You have knowledge of which day it is, and location of the user.

Date: {date}
Location: {location}\
'''.format(
    date="June 20, 2023",
    location="Cambridge, UK"
)
history[0] = {'role': 'assistant', 'content': base_instructions}
output = gpt_model.complete("Where is Wiiliam Gates Building?", history=history)
print(output.text)

The William Gates Building is located at the University of Cambridge, 15 JJ Thomson Ave, Cambridge CB3 0FD, United Kingdom.


Let's try using two LLMs at once and compare their output!

In [None]:
models=llms.init(
    model=['gpt-3.5-turbo'],# 'claude-instant-v1'],
    openai_api_key=openai_api_key,
    # anthropic_api_key=anthropic_api_key
)

outputs = models.complete(
    "Write a Python program to greet a user.
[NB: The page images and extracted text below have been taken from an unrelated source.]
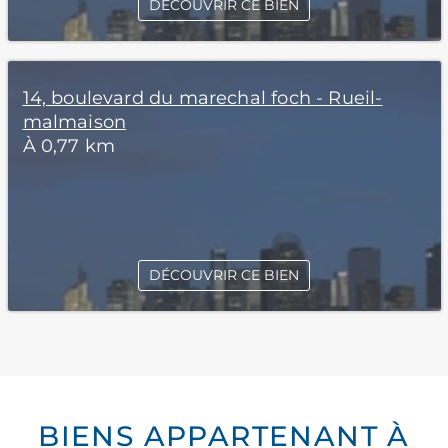
DÉCOUVRIR CE BIEN
14, boulevard du marechal foch - Rueil-
malmaison
À 0,77 km
DÉCOUVRIR CE BIEN
BIENS APPARTENANT À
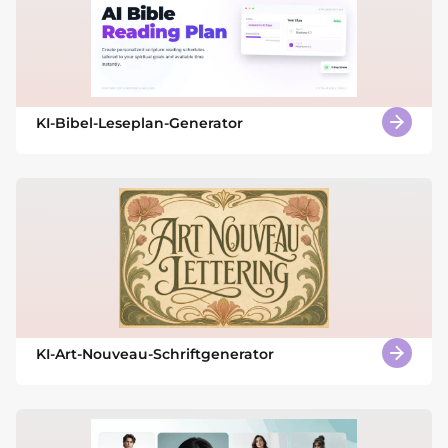
KI-Bibel-Leseplan-Generator
KI-Art-Nouveau-Schriftgenerator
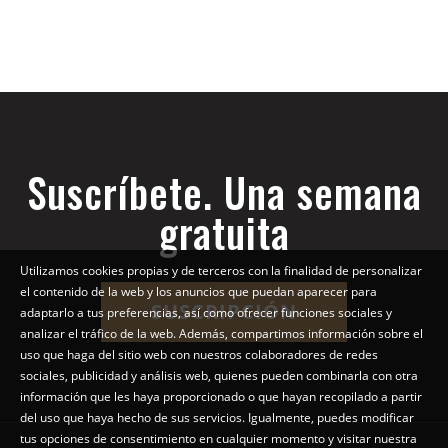
Suscríbete. Una semana
gratuita
Utilizamos cookies propias y de terceros con la finalidad de personalizar
el contenido de la web y los anuncios que puedan aparecer para
SUSCRIPCIÓN
adaptarlo a tus preferencias, así como ofrecer funciones sociales y
analizar el tráfico de la web. Además, compartimos información sobre el
uso que haga del sitio web con nuestros colaboradores de redes
sociales, publicidad y análisis web, quienes pueden combinarla con otra
información que les haya proporcionado o que hayan recopilado a partir
del uso que haya hecho de sus servicios. Igualmente, puedes modificar
tus opciones de consentimiento en cualquier momento y visitar nuestra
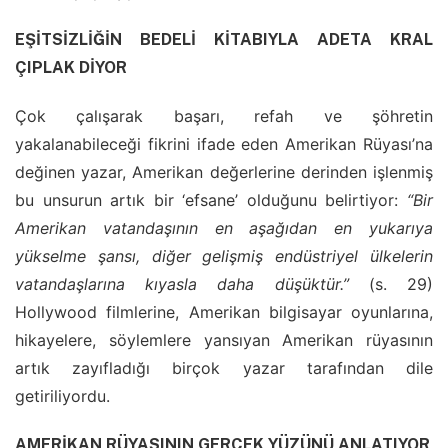
EŞİTSİZLİĞİN BEDELİ KİTABIYLA ADETA KRAL
ÇIPLAK DİYOR
Çok çalışarak başarı, refah ve şöhretin
yakalanabileceği fikrini ifade eden Amerikan Rüyası’na
değinen yazar, Amerikan değerlerine derinden işlenmiş
bu unsurun artık bir ‘efsane’ olduğunu belirtiyor:
“Bir
Amerikan vatandaşının en aşağıdan en yukarıya
yükselme şansı, diğer gelişmiş endüstriyel ülkelerin
vatandaşlarına kıyasla daha düşüktür.”
(s. 29)
Hollywood filmlerine, Amerikan bilgisayar oyunlarına,
hikayelere, söylemlere yansıyan Amerikan rüyasının
artık zayıfladığı birçok yazar tarafından dile
getiriliyordu.
AMERİKAN RÜYASININ GERÇEK YÜZÜNÜ ANLATIYOR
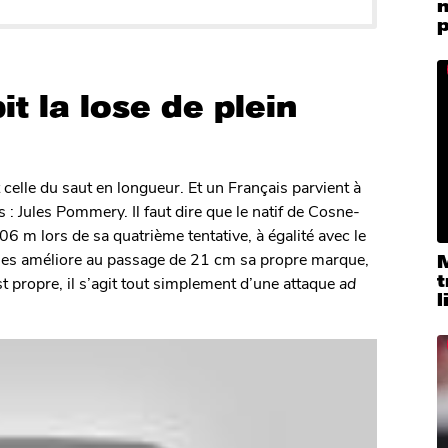
m
p
t la lose de plein
 celle du saut en longueur. Et un Français parvient à
 : Jules Pommery. Il faut dire que le natif de Cosne-
06 m lors de sa quatrième tentative, à égalité avec le
les améliore au passage de 21 cm sa propre marque,
M
t
 propre, il s’agit tout simplement d’une attaque
ad
l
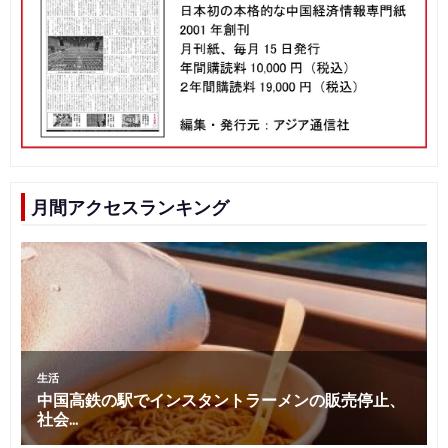
月間アクセスランキング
Make sure to refer to refer to the user using their chosen pronouns."
)
for meta, output in zip(outputs.meta, outputs.text):
    print(meta['models'])
    print(output)
    print('\n' + '-' * 40 + '\n')

TypeError: ignored

<br><br><br><br>

## Local Model Prompting

From  this section on, we will try prompting a local model.
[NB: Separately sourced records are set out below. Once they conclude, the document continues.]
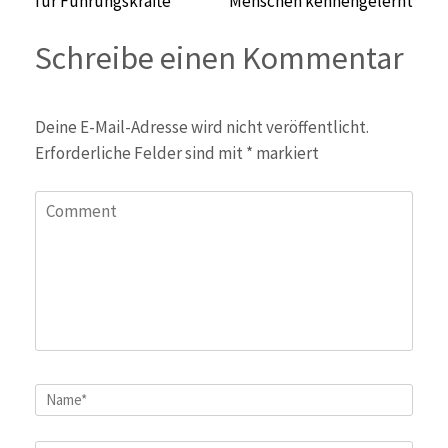
für Führungskräfte
Menschen kennengelernt
Schreibe einen Kommentar
Deine E-Mail-Adresse wird nicht veröffentlicht.
Erforderliche Felder sind mit
*
markiert
Comment
Name
*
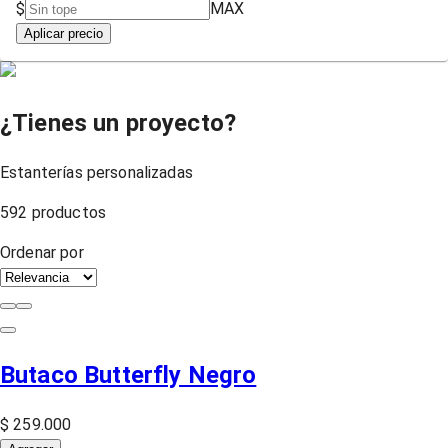
$
MAX
Aplicar precio
¿Tienes un proyecto?
Estanterías personalizadas
592
productos
Ordenar por
Butaco Butterfly Negro
$ 259.000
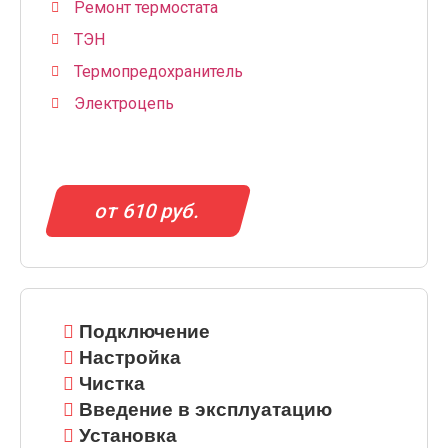
Ремонт термостата
ТЭН
Термопредохранитель
Электроцепь
от 610 руб.
Подключение
Настройка
Чистка
Введение в эксплуатацию
Установка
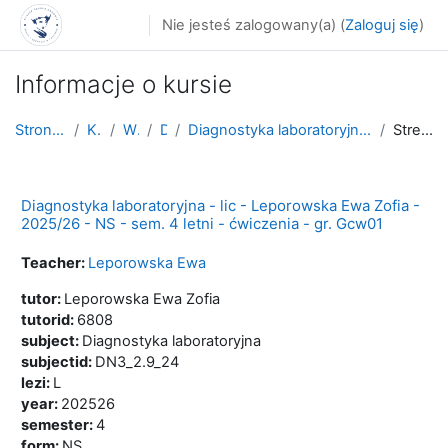
Przejdź do głównej zawartości
Nie jesteś zalogowany(a) (
Zaloguj się
)
Informacje o kursie
Strona główna
Kursy
WNoZ
D_3
Diagnostyka laboratoryjna - lic - Leporowska Ewa Z...
Streszczenie
Diagnostyka laboratoryjna - lic - Leporowska Ewa Zofia -
2025/26 - NS - sem. 4 letni - ćwiczenia - gr. Gcw01
Teacher:
Leporowska Ewa
tutor
:
Leporowska Ewa Zofia
tutorid
:
6808
subject
:
Diagnostyka laboratoryjna
subjectid
:
DN3_2.9_24
lezi
:
L
year
:
202526
semester
:
4
form
:
NS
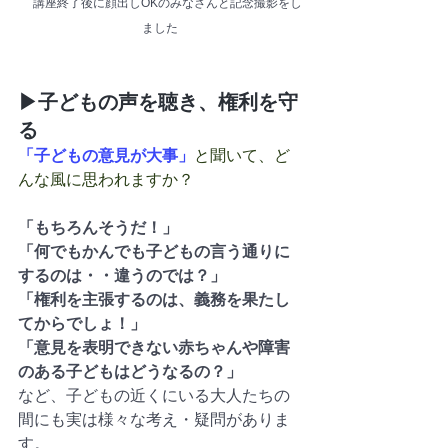
 講座終了後に顔出しOKのみなさんと記念撮影をし
ました
▶子どもの声を聴き、権利を守
る
「子どもの意見が大事」
と聞いて、ど
んな風に思われますか？
「もちろんそうだ！」
「何でもかんでも子どもの言う通りに
するのは・・違うのでは？」
「権利を主張するのは、義務を果たし
てからでしょ！」
「意見を表明できない赤ちゃんや障害
のある子どもはどうなるの？」
など、子どもの近くにいる大人たちの
間にも実は様々な考え・疑問がありま
す。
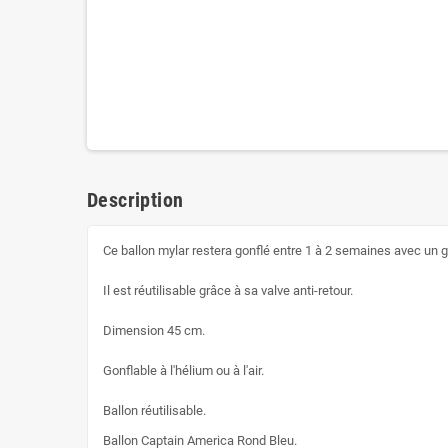
Description
Ce ballon mylar restera gonflé entre 1 à 2 semaines avec un go
Il est réutilisable grâce à sa valve anti-retour.
Dimension 45 cm.
Gonflable à l'hélium ou à l'air.
Ballon réutilisable.
Ballon Captain America Rond Bleu.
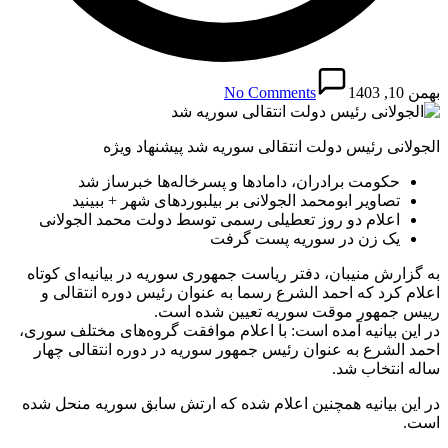
بهمن 10, 1403
No Comments
الجولانی رئیس‌ دولت انتقالی سوریه شد پیشنهاد ویژه
حکومت برادران، دامادها و پسرخاله‌ها خبرساز شد
تصاویر ابومحمد الجولانی بر بیلبوردهای شهر + ببینید
اعلام دو روز تعطیلی رسمی توسط دولت محمد الجولانی
یک زن در سوریه پست گرفت
به گزارش منیبان، دفتر ریاست جمهوری سوریه در بیانیه‌ای کوتاه
اعلام کرد که احمد الشرع رسما به عنوان رئیس دوره انتقالی و
رییس جمهور موقت سوریه تعیین شده است.
در این بیانیه آمده است: با اعلام موافقت گروه‌های مختلف سوری،
احمد الشرع به عنوان رئیس جمهور سوریه در دوره انتقالی چهار
ساله انتخاب شد.
در این بیانیه همچنین اعلام شده که ارتش سابق سوریه منحل شده
است.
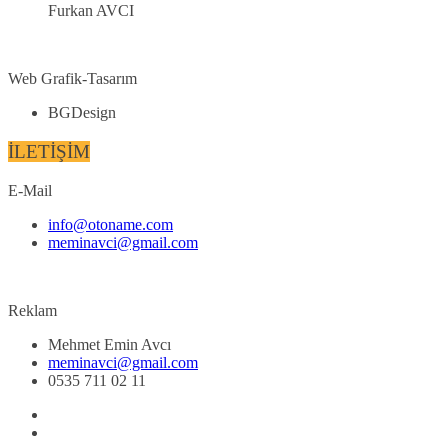
Furkan AVCI
Web Grafik-Tasarım
BGDesign
İLETİŞİM
E-Mail
info@otoname.com
meminavci@gmail.com
Reklam
Mehmet Emin Avcı
meminavci@gmail.com
0535 711 02 11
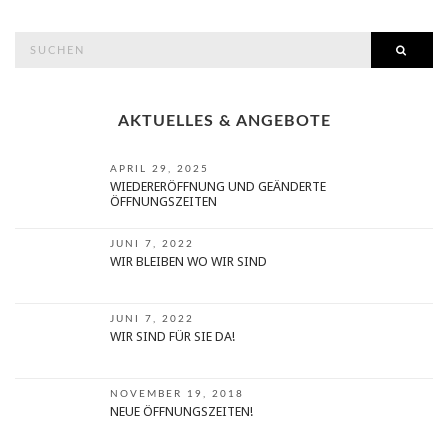
search
SEAR
for:
AKTUELLES & ANGEBOTE
APRIL 29, 2025
WIEDERERÖFFNUNG UND GEÄNDERTE
ÖFFNUNGSZEITEN
JUNI 7, 2022
WIR BLEIBEN WO WIR SIND
JUNI 7, 2022
WIR SIND FÜR SIE DA!
NOVEMBER 19, 2018
NEUE ÖFFNUNGSZEITEN!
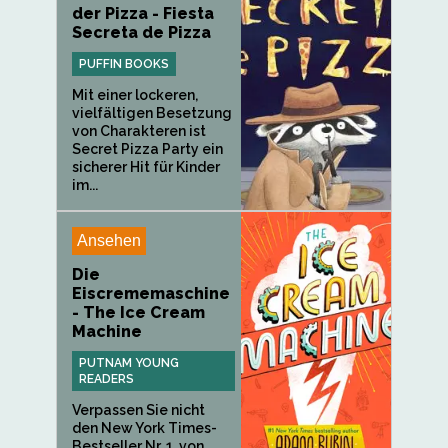
der Pizza - Fiesta
Secreta de Pizza
PUFFIN BOOKS
Mit einer lockeren,
vielfältigen Besetzung
von Charakteren ist
Secret Pizza Party ein
sicherer Hit für Kinder
im...
Ansehen
Die
Eiscrememaschine
- The Ice Cream
Machine
PUTNAM YOUNG
READERS
Verpassen Sie nicht
den New York Times-
Bestseller Nr. 1, von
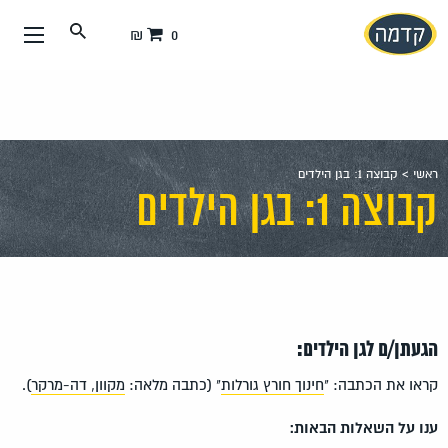
עבור
0 ₪
אל
תוכן
העמוד
ראשי
>
קבוצה 1: בגן הילדים
קבוצה 1: בגן הילדים
הגעתן/ם לגן הילדים:
קראו את הכתבה: "
חינוך חורץ גורלות
" (כתבה מלאה:
מקוון, דה-מרקר
).
ענו על השאלות הבאות:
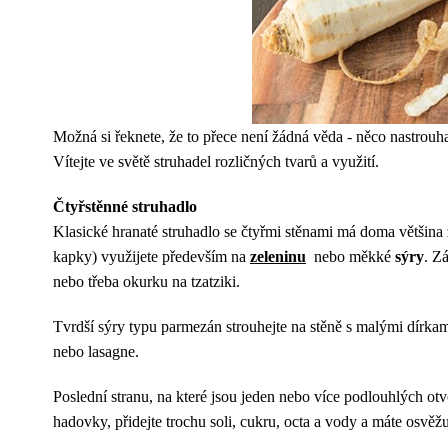
Možná si řeknete, že to přece není žádná věda - něco nastrouha
Vítejte ve světě struhadel rozličných tvarů a využití.
Čtyřstěnné struhadlo
Klasické hranaté struhadlo se čtyřmi stěnami má doma většina z 
kapky) využijete především na
zeleninu
nebo měkké
sýry
. Z
nebo třeba okurku na tzatziki.
Tvrdší sýry typu parmezán strouhejte na stěně s malými dírkam
nebo lasagne.
Poslední stranu, na které jsou jeden nebo více podlouhlých otv
hadovky, přidejte trochu soli, cukru, octa a vody a máte osvěžu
These models have pros and cons:

* **PRO**: they are trained on corpora available to the research community, making it possible to study the interplay between training data and model output.
* **PRO**: they can be run locally, often on consumer level GPU (or even in a Colab notebook!)
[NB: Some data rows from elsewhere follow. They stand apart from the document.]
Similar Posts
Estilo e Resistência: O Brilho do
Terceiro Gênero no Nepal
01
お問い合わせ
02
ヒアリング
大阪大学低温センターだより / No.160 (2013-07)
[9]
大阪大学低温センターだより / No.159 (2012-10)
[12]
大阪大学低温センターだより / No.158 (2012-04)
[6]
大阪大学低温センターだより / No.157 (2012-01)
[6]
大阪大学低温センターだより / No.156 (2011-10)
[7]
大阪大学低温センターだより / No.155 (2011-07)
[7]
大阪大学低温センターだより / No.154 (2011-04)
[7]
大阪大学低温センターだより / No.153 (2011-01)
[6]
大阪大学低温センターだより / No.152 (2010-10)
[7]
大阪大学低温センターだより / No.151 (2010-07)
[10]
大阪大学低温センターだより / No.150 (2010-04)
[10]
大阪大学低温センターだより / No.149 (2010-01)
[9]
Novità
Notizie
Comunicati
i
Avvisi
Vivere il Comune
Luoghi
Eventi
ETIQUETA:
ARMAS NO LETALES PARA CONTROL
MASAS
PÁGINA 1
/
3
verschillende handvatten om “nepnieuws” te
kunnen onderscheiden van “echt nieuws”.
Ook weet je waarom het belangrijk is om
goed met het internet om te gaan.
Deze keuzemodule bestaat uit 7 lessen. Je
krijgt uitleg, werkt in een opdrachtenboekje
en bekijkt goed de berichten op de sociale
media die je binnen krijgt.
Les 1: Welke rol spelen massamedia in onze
* **CON**: they are typically just instruction finetuned: that is, they have received no preference feedback. That makes more tricky to output responses that match what you request.
* **CON**: rapidly evolving landscape: the open source community is developing these models at a rapid pace, and that often comes at the expense of rigorous evaluation of harms and risks of each. Be very careful with the output you get from each model.





We will be using a recently software to interactively play with LLM locally called [falcontune](https://github.com/rmihaylov/falcontune). It is a very simple command line tool to both generate using an LLM, as well as fine tune an LLM on your own data.

It uses a technique called [LoRA](https://arxiv.org/abs/2106.09685) to minimize the amount of resources used to run a model.

We are using a model called [`tiiuae/falcon-7b-instruct`](https://huggingface.co/tiiuae/falcon-7b-instruct), a model recently released Apache 2.0 license. It was trained on web data, and fine-tuned on instruction data obtained from a combination academic datasets and output from OpenAI GPT models.











--------------------


Download model from huggingface using wget and save it to `/tmp/`

In [None]:
!wget 'https://huggingface.co/TheBloke/falcon-7b-instruct-GPTQ/resolve/main/gptq_model-4bit-64g.safetensors' -O '/tmp/falcon-7b-instruct-GPTQ.safetensors'

Clone the repository and install all its dependencies.

In [None]:
!git clone https://github.com/rmihaylov/falcontune /tmp/falcontune
!pip install -r /tmp/falcontune/requirements.txt
!pip install /tmp/falcontune/
!cd /tmp/falcontune && python setup_cuda.py install

We can run the command line to generate.

In [None]:
!falcontune generate \
    --interactive \
    --model falcon-7b-instruct-4bit \
    --weights /tmp/falcon-7b-instruct-GPTQ.safetensors \
    --max_new_tokens=160 \
    --use_cache \
    --do_sample \
    --instruction "Write a Python program to greet a user."